Un modelo de gobernanza caribeño ofrece un plan para abordar la contaminación oceánica a nivel mundial - Back to Blue
El Convenio de Cartagena, un acuerdo regional jurídicamente vinculante para el Gran Caribe, demuestra cómo las naciones pueden unir fuerzas para abordar la contaminación oceánica durante esta crucial segunda mitad del Decenio de los Océanos de la ONU.
La Convención surgió a raíz de una catástrofe. En 1979, dos barcos colisionaron frente a las costas de Tobago, derramando casi 287 000 toneladas de petróleo crudo en el mar Caribe. La pesca colapsó, el turismo se vio amenazado y los medios de subsistencia de las comunidades costeras quedaron devastados. En respuesta, los líderes caribeños solicitaron el apoyo del PNUMA, lo que culminó con la adopción de la Convención de Cartagena en 1983.
Desde entonces, la Convención ha evolucionado hasta convertirse en un marco integral que aborda la contaminación marina y terrestre, la conservación de la biodiversidad, la resiliencia climática y el desarrollo sostenible de la economía azul.
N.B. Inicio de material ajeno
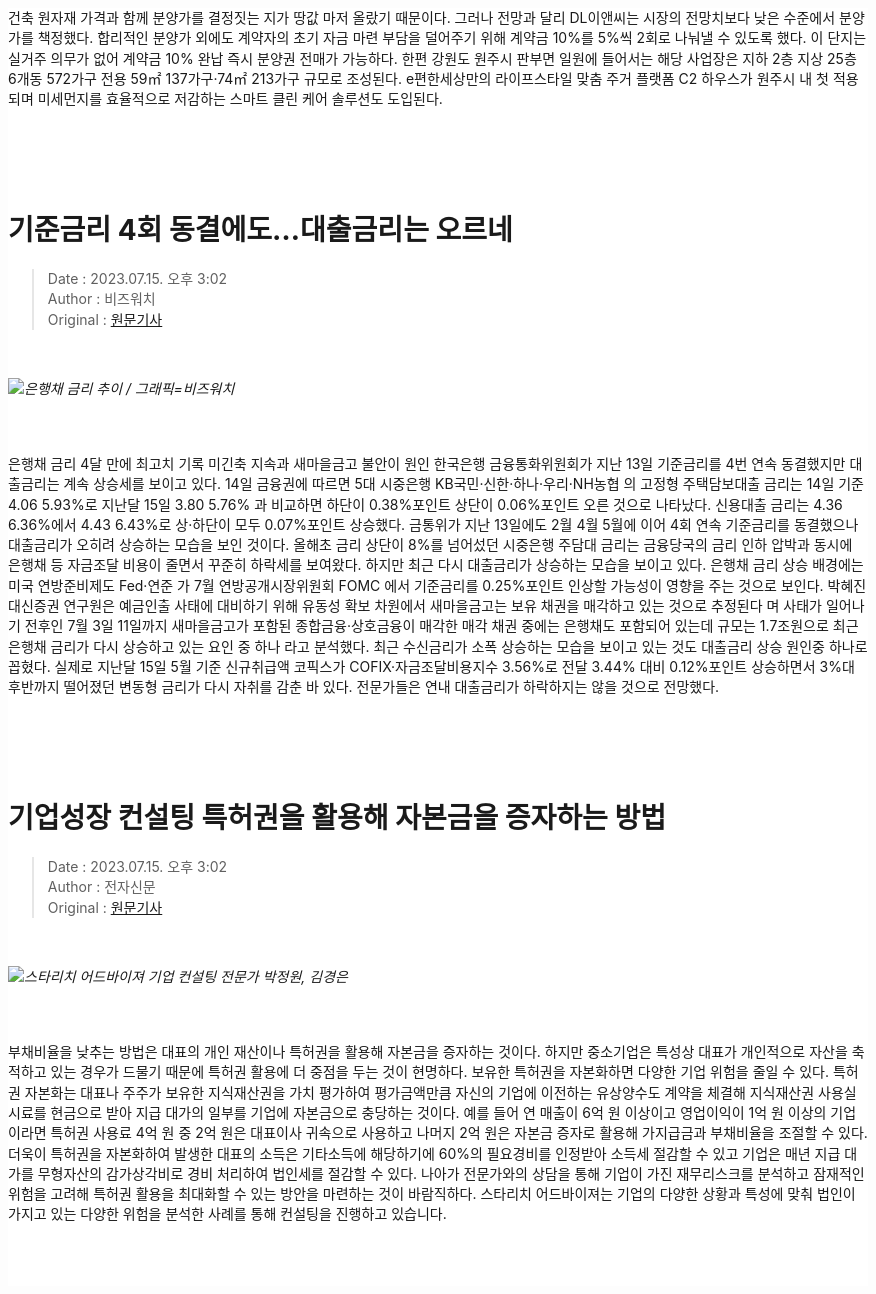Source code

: 건축 원자재 가격과 함께 분양가를 결정짓는 지가 땅값 마저 올랐기 때문이다.
그러나 전망과 달리 DL이앤씨는 시장의 전망치보다 낮은 수준에서 분양가를 책정했다.
합리적인 분양가 외에도 계약자의 초기 자금 마련 부담을 덜어주기 위해 계약금 10%를 5%씩 2회로 나눠낼 수 있도록 했다.
이 단지는 실거주 의무가 없어 계약금 10% 완납 즉시 분양권 전매가 가능하다.
한편 강원도 원주시 판부면 일원에 들어서는 해당 사업장은 지하 2층 지상 25층 6개동 572가구 전용 59㎡ 137가구·74㎡ 213가구 규모로 조성된다.
e편한세상만의 라이프스타일 맞춤 주거 플랫폼 C2 하우스가 원주시 내 첫 적용되며 미세먼지를 효율적으로 저감하는 스마트 클린 케어 솔루션도 도입된다.  
<br/><br/><br/>  

  
# 기준금리 4회 동결에도…대출금리는 오르네  
  
> Date : 2023.07.15. 오후 3:02  
> Author : 비즈워치  
> Original : [원문기사](https://n.news.naver.com/mnews/article/648/0000017928?sid=101)  
<br/>  
  
<img src="https://imgnews.pstatic.net/image/648/2023/07/15/0000017928_001_20230715150201666.jpg?type=w647" id="img1"></img><em class="img_desc">은행채 금리 추이 / 그래픽=비즈워치</em>  
<br/><br/>  
  
은행채 금리 4달 만에 최고치 기록 미긴축 지속과 새마을금고 불안이 원인 한국은행 금융통화위원회가 지난 13일 기준금리를 4번 연속 동결했지만 대출금리는 계속 상승세를 보이고 있다.
14일 금융권에 따르면 5대 시중은행 KB국민·신한·하나·우리·NH농협 의 고정형 주택담보대출 금리는 14일 기준 4.06 5.93%로 지난달 15일 3.80 5.76% 과 비교하면 하단이 0.38%포인트 상단이 0.06%포인트 오른 것으로 나타났다.
신용대출 금리는 4.36 6.36%에서 4.43 6.43%로 상·하단이 모두 0.07%포인트 상승했다.
금통위가 지난 13일에도 2월 4월 5월에 이어 4회 연속 기준금리를 동결했으나 대출금리가 오히려 상승하는 모습을 보인 것이다.
올해초 금리 상단이 8%를 넘어섰던 시중은행 주담대 금리는 금융당국의 금리 인하 압박과 동시에 은행채 등 자금조달 비용이 줄면서 꾸준히 하락세를 보여왔다.
하지만 최근 다시 대출금리가 상승하는 모습을 보이고 있다.
은행채 금리 상승 배경에는 미국 연방준비제도 Fed·연준 가 7월 연방공개시장위원회 FOMC 에서 기준금리를 0.25%포인트 인상할 가능성이 영향을 주는 것으로 보인다.
박혜진 대신증권 연구원은 예금인출 사태에 대비하기 위해 유동성 확보 차원에서 새마을금고는 보유 채권을 매각하고 있는 것으로 추정된다 며 사태가 일어나기 전후인 7월 3일 11일까지 새마을금고가 포함된 종합금융·상호금융이 매각한 매각 채권 중에는 은행채도 포함되어 있는데 규모는 1.7조원으로 최근 은행채 금리가 다시 상승하고 있는 요인 중 하나 라고 분석했다.
최근 수신금리가 소폭 상승하는 모습을 보이고 있는 것도 대출금리 상승 원인중 하나로 꼽혔다.
실제로 지난달 15일 5월 기준 신규취급액 코픽스가 COFIX·자금조달비용지수 3.56%로 전달 3.44% 대비 0.12%포인트 상승하면서 3%대 후반까지 떨어졌던 변동형 금리가 다시 자취를 감춘 바 있다.
전문가들은 연내 대출금리가 하락하지는 않을 것으로 전망했다.  
<br/><br/><br/>  

  
# 기업성장 컨설팅 특허권을 활용해 자본금을 증자하는 방법  
  
> Date : 2023.07.15. 오후 3:02  
> Author : 전자신문  
> Original : [원문기사](https://n.news.naver.com/mnews/article/030/0003117796?sid=101)  
<br/>  
  
<img src="https://imgnews.pstatic.net/image/030/2023/07/15/0003117796_001_20230715150201108.jpg?type=w647" id="img1"></img><em class="img_desc">스타리치 어드바이져 기업 컨설팅 전문가 박정원, 김경은</em>  
<br/><br/>  
  
부채비율을 낮추는 방법은 대표의 개인 재산이나 특허권을 활용해 자본금을 증자하는 것이다.
하지만 중소기업은 특성상 대표가 개인적으로 자산을 축적하고 있는 경우가 드물기 때문에 특허권 활용에 더 중점을 두는 것이 현명하다.
보유한 특허권을 자본화하면 다양한 기업 위험을 줄일 수 있다.
특허권 자본화는 대표나 주주가 보유한 지식재산권을 가치 평가하여 평가금액만큼 자신의 기업에 이전하는 유상양수도 계약을 체결해 지식재산권 사용실시료를 현금으로 받아 지급 대가의 일부를 기업에 자본금으로 충당하는 것이다.
예를 들어 연 매출이 6억 원 이상이고 영업이익이 1억 원 이상의 기업이라면 특허권 사용료 4억 원 중 2억 원은 대표이사 귀속으로 사용하고 나머지 2억 원은 자본금 증자로 활용해 가지급금과 부채비율을 조절할 수 있다.
더욱이 특허권을 자본화하여 발생한 대표의 소득은 기타소득에 해당하기에 60%의 필요경비를 인정받아 소득세 절감할 수 있고 기업은 매년 지급 대가를 무형자산의 감가상각비로 경비 처리하여 법인세를 절감할 수 있다.
나아가 전문가와의 상담을 통해 기업이 가진 재무리스크를 분석하고 잠재적인 위험을 고려해 특허권 활용을 최대화할 수 있는 방안을 마련하는 것이 바람직하다.
스타리치 어드바이져는 기업의 다양한 상황과 특성에 맞춰 법인이 가지고 있는 다양한 위험을 분석한 사례를 통해 컨설팅을 진행하고 있습니다.  
<br/><br/><br/>  
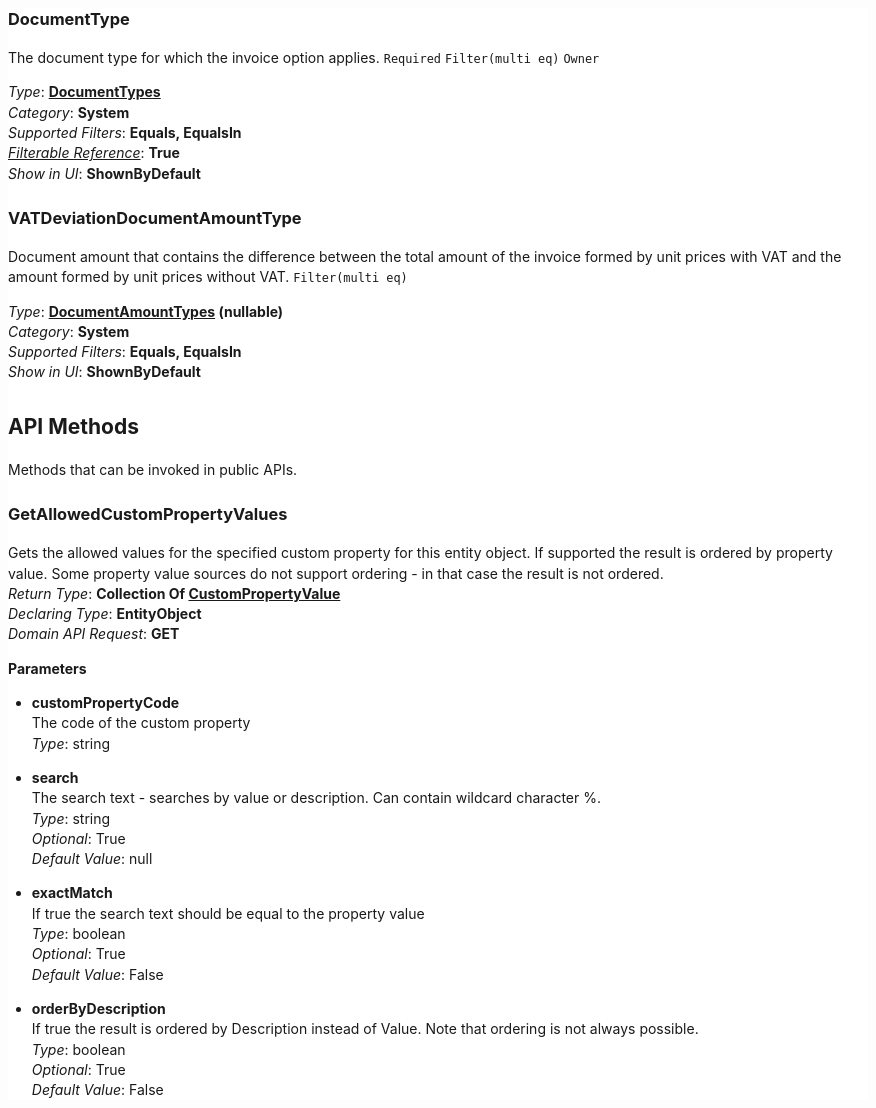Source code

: ### DocumentType

The document type for which the invoice option applies. `Required` `Filter(multi eq)` `Owner`

_Type_: **[DocumentTypes](Systems.Documents.DocumentTypes.md)**  
_Category_: **System**  
_Supported Filters_: **Equals, EqualsIn**  
_[Filterable Reference](https://docs.erp.net/dev/domain-api/filterable-references.html)_: **True**  
_Show in UI_: **ShownByDefault**  

### VATDeviationDocumentAmountType

Document amount that contains the difference between the total amount of the invoice formed by unit prices with VAT and the amount formed by unit prices without VAT. `Filter(multi eq)`

_Type_: **[DocumentAmountTypes](Systems.Documents.DocumentAmountTypes.md) (nullable)**  
_Category_: **System**  
_Supported Filters_: **Equals, EqualsIn**  
_Show in UI_: **ShownByDefault**  


## API Methods

Methods that can be invoked in public APIs.

### GetAllowedCustomPropertyValues

Gets the allowed values for the specified custom property for this entity object.              If supported the result is ordered by property value. Some property value sources do not support ordering - in that case the result is not ordered.  
_Return Type_: **Collection Of [CustomPropertyValue](../data-types.md#systems.bpm.custompropertyvalue)**  
_Declaring Type_: **EntityObject**  
_Domain API Request_: **GET**  

**Parameters**  
  * **customPropertyCode**  
    The code of the custom property  
    _Type_: string  

  * **search**  
    The search text - searches by value or description. Can contain wildcard character %.  
    _Type_: string  
     _Optional_: True  
    _Default Value_: null  

  * **exactMatch**  
    If true the search text should be equal to the property value  
    _Type_: boolean  
     _Optional_: True  
    _Default Value_: False  

  * **orderByDescription**  
    If true the result is ordered by Description instead of Value. Note that ordering is not always possible.  
    _Type_: boolean  
     _Optional_: True  
    _Default Value_: False  
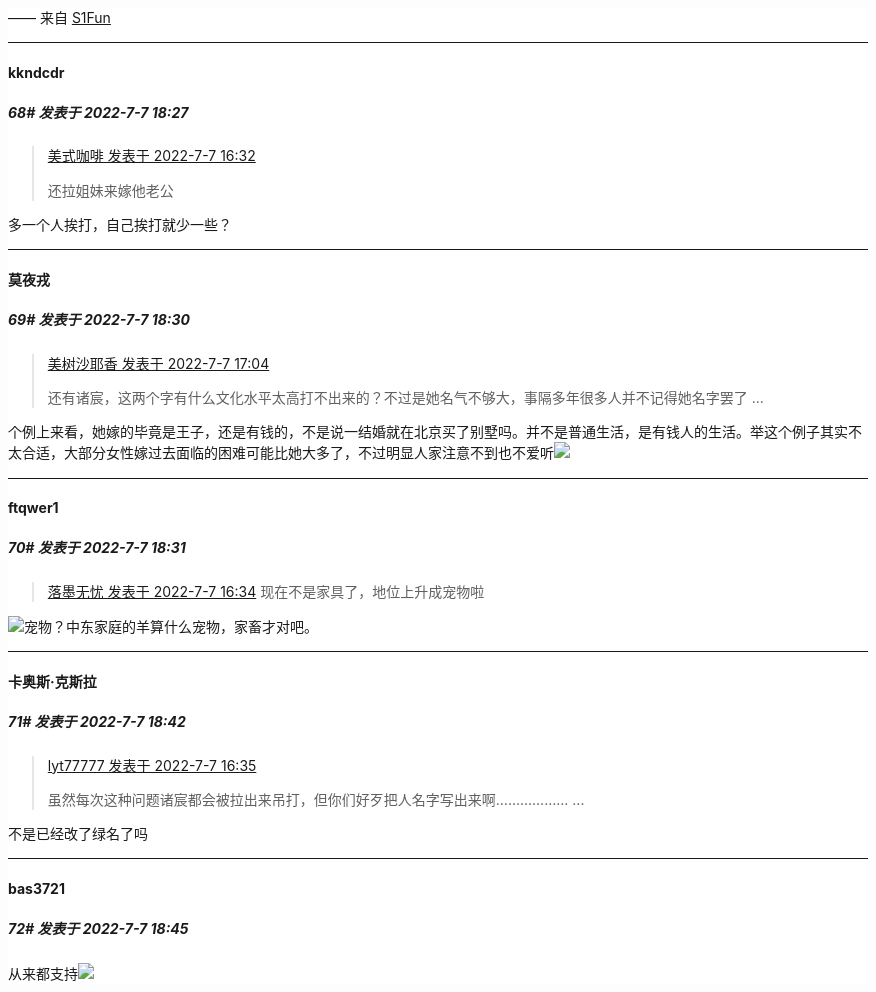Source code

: —— 来自 [S1Fun](https://s1fun.koalcat.com)

*****

####  kkndcdr  
##### 68#       发表于 2022-7-7 18:27

<blockquote><a href="httphttps://bbs.saraba1st.com/2b/forum.php?mod=redirect&amp;goto=findpost&amp;pid=56561072&amp;ptid=2079855" target="_blank">美式咖啡 发表于 2022-7-7 16:32</a>

还拉姐妹来嫁他老公</blockquote>
多一个人挨打，自己挨打就少一些？

*****

####  莫夜戎  
##### 69#       发表于 2022-7-7 18:30

<blockquote><a href="httphttps://bbs.saraba1st.com/2b/forum.php?mod=redirect&amp;goto=findpost&amp;pid=56561622&amp;ptid=2079855" target="_blank">美树沙耶香 发表于 2022-7-7 17:04</a>

还有诸宸，这两个字有什么文化水平太高打不出来的？不过是她名气不够大，事隔多年很多人并不记得她名字罢了 ...</blockquote>
个例上来看，她嫁的毕竟是王子，还是有钱的，不是说一结婚就在北京买了别墅吗。并不是普通生活，是有钱人的生活。举这个例子其实不太合适，大部分女性嫁过去面临的困难可能比她大多了，不过明显人家注意不到也不爱听<img src="https://static.saraba1st.com/image/smiley/face2017/037.png" referrerpolicy="no-referrer">

*****

####  ftqwer1  
##### 70#       发表于 2022-7-7 18:31

<blockquote><a href="httphttps://bbs.saraba1st.com/2b/forum.php?mod=redirect&amp;goto=findpost&amp;pid=56561107&amp;ptid=2079855" target="_blank">落墨无忧 发表于 2022-7-7 16:34</a>
现在不是家具了，地位上升成宠物啦</blockquote>
<img src="https://static.saraba1st.com/image/smiley/face2017/053.png" referrerpolicy="no-referrer">宠物？中东家庭的羊算什么宠物，家畜才对吧。



*****

####  卡奥斯·克斯拉  
##### 71#       发表于 2022-7-7 18:42

<blockquote><a href="httphttps://bbs.saraba1st.com/2b/forum.php?mod=redirect&amp;goto=findpost&amp;pid=56561129&amp;ptid=2079855" target="_blank">lyt77777 发表于 2022-7-7 16:35</a>

虽然每次这种问题诸宸都会被拉出来吊打，但你们好歹把人名字写出来啊……………… ...</blockquote>
不是已经改了绿名了吗



*****

####  bas3721  
##### 72#       发表于 2022-7-7 18:45

从来都支持<img src="https://static.saraba1st.com/image/smiley/face2017/037.png" referrerpolicy="no-referrer">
Su éxito radica en la combinación de compromisos jurídicamente vinculantes y una cooperación regional flexible, que permite a los países armonizar sus políticas y, al mismo tiempo, adaptarlas a sus prioridades nacionales.
«La Convención ha demostrado que la acción colectiva es posible cuando los países se comprometen a través de la ciencia, el derecho y las alianzas», afirma Christopher Corbin, coordinador de la Secretaría de la Convención de Cartagena. «Ha evolucionado desde la respuesta a los derrames de petróleo hasta abordar la contaminación por plásticos, las aguas residuales sin tratar y los impactos del cambio climático, garantizando al mismo tiempo la apropiación local y la coherencia regional».
La Convención ofrece un modelo para el programa propuesto por el Decenio de las Naciones Unidas de los Océanos en materia de contaminación oceánica, demostrando el valor de la gobernanza participativa, combinando marcos jurídicos con orientación científica y fomentando alianzas intersectoriales.
En virtud del Convenio, los gobiernos del Caribe han podido coordinar sus esfuerzos entre diversos ministerios, incluidos los de medio ambiente, agricultura, pesca, turismo y salud, rompiendo así las barreras tradicionales que antes obstaculizaban la gestión eficaz de los océanos.
En combinación con plataformas regionales para compartir datos y foros de intercambio de conocimientos, la tecnología está transformando los datos ambientales brutos en información útil que fortalece la capacidad nacional y regional para proteger el Mar Caribe. La teledetección y las imágenes satelitales han permitido a gobiernos e investigadores rastrear la acumulación de plástico e identificar focos de contaminación en tiempo real. Estas herramientas respaldan la toma de decisiones estratégicas, como la ubicación de infraestructuras para el tratamiento de aguas residuales, la priorización de las limpiezas costeras o el momento oportuno para emitir alertas tempranas a los operadores pesqueros y turísticos.
Back to Blue, una iniciativa de Economist Impact y The Nippon Foundation, ha colaborado con expertos de la ciencia, la industria, la política, las finanzas y la ONU para desarrollar soluciones que aborden la contaminación oceánica. Un océano global libre de los efectos nocivos de la contaminación: una hoja de ruta para la acción ofrece un marco para impulsar la acción colectiva.
En respuesta, la Comisión Oceanográfica Intergubernamental de la UNESCO (UNESCO-COI) y el Programa de las Naciones Unidas para el Medio Ambiente (PNUMA) proponen una alianza plurianual en el marco del Decenio de los Océanos de las Naciones Unidas (2021-2030). Su visión: consolidar una sólida base de evidencia, subsanar las deficiencias en los datos e impulsar acciones decisivas de los sectores público y privado para 2050.
Para alcanzar esta meta, los Estados miembros de la ONU deberán colaborar cada vez más estrechamente. El Convenio de Cartagena ofrece un modelo de cooperación que, de replicarse en otras regiones, podría impulsar el esfuerzo mundial para combatir la contaminación oceánica.